You know how so many self-help experts and gurus encourage everyone to look at the glass half-full? That’s because it really is one of the best ways to rewire your mind.
Perhaps it’s popular culture, capitalism or pure human nature. People grow up “wanting” – more friends, popularity, academic achievements, pocket money, salary, a bigger house, better partners, nicer clothes… the list goes on and on and on. Before you know it, life is never going to be enough for you. Ultimately, you wind up denying happiness at your doorstep because of your never-ending desires.
This is where keeping a gratitude journal becomes handy because it hones in on the things that are truly, deeply important to you after a while. You may jot your thoughts down in a physical notebook or choose from dozens of free mobile apps available.
Before you get started on this little exercise, here are some tips to help you along:
- Remember to do it at least once a week
It takes a few weeks to turn this into a habit and start reprogramming the way you perceive life. This is not unlike how you need to hit the gym four times a week and stick to a healthy diet to see any kind of weight loss.A crucial thing to be mindful of is not to just do it without thought, or superficially list a million items that don’t mean that much to you. For better results, set your intention (perhaps to be a happier, more contented soul) before you start journaling, and zoom in on just one or two points each day.
- It may feel unnatural at first and that’s okay
If you’ve never done it before, it may seem a little odd, especially when it seems like an uneventful period or even a terrible one, which brings us to the next point.
- See the positive in the negative (This is so important!)
You don’t have to strike the lottery or enjoy a job promotion to feel thankful. The idea is to see the good in even the most unexpected scenarios. A personal example to raise would be the one morning my shoulders were caught in between the lift doors at my apartment building due to a faulty sensor. I was infinitely grateful that I was the one between the doors instead of my very young children who entered the lift before I did. Yet another time, the taxi I was in almost collided with another car on the road. The first thing that came to mind was, “Thank goodness my kids aren’t here”.
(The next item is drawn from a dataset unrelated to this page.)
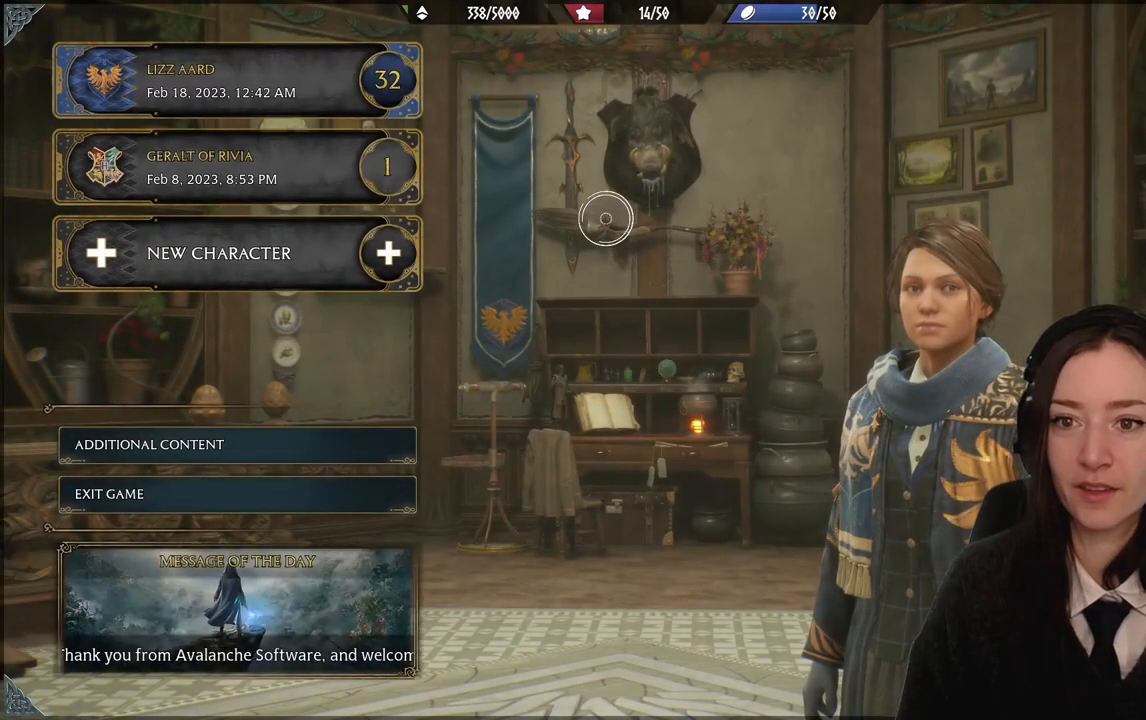
{"buttons": [], "left_stick": "up-left", "right_stick": "center", "events": []}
- Don’t beat yourself up if you miss a week or simply draw blanks at times
It doesn’t mean you have failed – you are just being human. Acknowledge any negative feelings that arise in you, and try to see the light in your situation (refer to point 3). If what you are facing comes from deep-set fears, try listing down all of them. Cast out the illogical, ridiculous fears that have no factual basis, and work out steps to conquer the others (eg. If you are worried about retiring poor, start setting aside a small amount of money every day that you can’t touch. Every little effort counts.)